The researchers conducted a host of follow-up experiments that substantiated the role of HTR7 in chronic itching. They discovered that, in mice, the reduction of HTR7 led to significantly less scratching and less severe skin lesions. "We are really excited about these results," says Bautista, "the dramatic decrease in itching suggests that HTR7 may represent a new drug target for chronic itch."

Itching and scratching can also be side effects of antidepressants that can elevate levels of serotonin in the skin. In the Buck/Berkeley study, this side effect was also observed in mice — the drug Zoloft caused intense scratching, which then stopped when levels of HTR7 were lowered. It is thought, therefore, that this newly discovered gene function may well be responsible for itching in patients taking antidepressants.

In addition to eczema, Brem says, altered serotonin is linked to other forms of itch, including psoriasis and the irritation of allergic reactions. "An estimated 10 to 20 percent of the population will suffer from chronic itch at some point in their lifetime," she says. "In addition to eczema, chronic itch can stem from systemic conditions including kidney failure, cirrhosis and some cancers. Understanding the molecular basis of chronic itch is of significant clinical interest, and now there is a new target available to explore."

If you have noticed an increase in the amount you itch or you are experiencing outbreaks of rash or dry and reddened skin, it might be time to talk to your doctor about possible causes, your allergies and their treatments.

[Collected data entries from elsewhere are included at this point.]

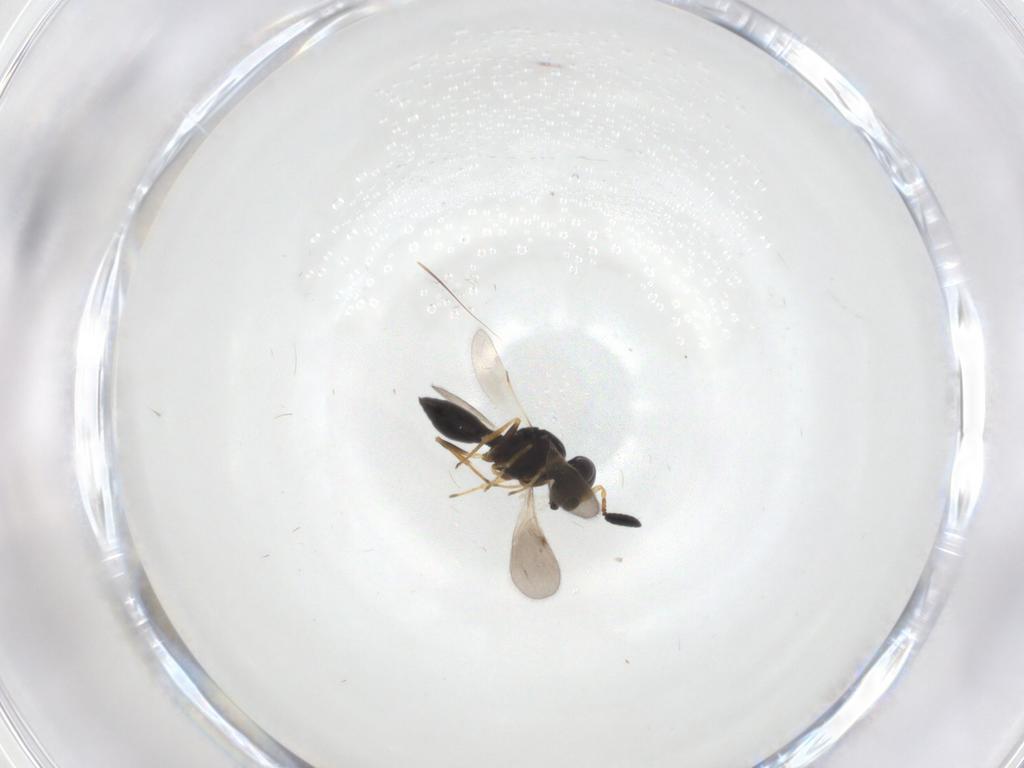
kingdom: Animalia
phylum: Arthropoda
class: Insecta
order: Hymenoptera
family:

In the meantime, the NEA offers some sensible advice on looking after sensitive skin:

  • Moisturize every day.
  • Wear cotton or soft fabrics. Avoid rough, scratchy fibers and tight clothing.
  • Take lukewarm baths and showers, using mild soap or non-soap cleanser
  • Gently pat your skin dry with a soft towel — do not rub.
  • Apply a moisturizer within 3 minutes after bathing to “lock in” moisture.
  • When possible, avoid rapid changes of temperature and activities that make you sweat.
  • Learn your eczema triggers and avoid them.
  • Use a humidifier in dry or cold weather.
  • Keep your fingernails short to help keep scratching from breaking the skin.
  • Some people with allergies find it helps to remove carpets from their house, and give pets dander treatments.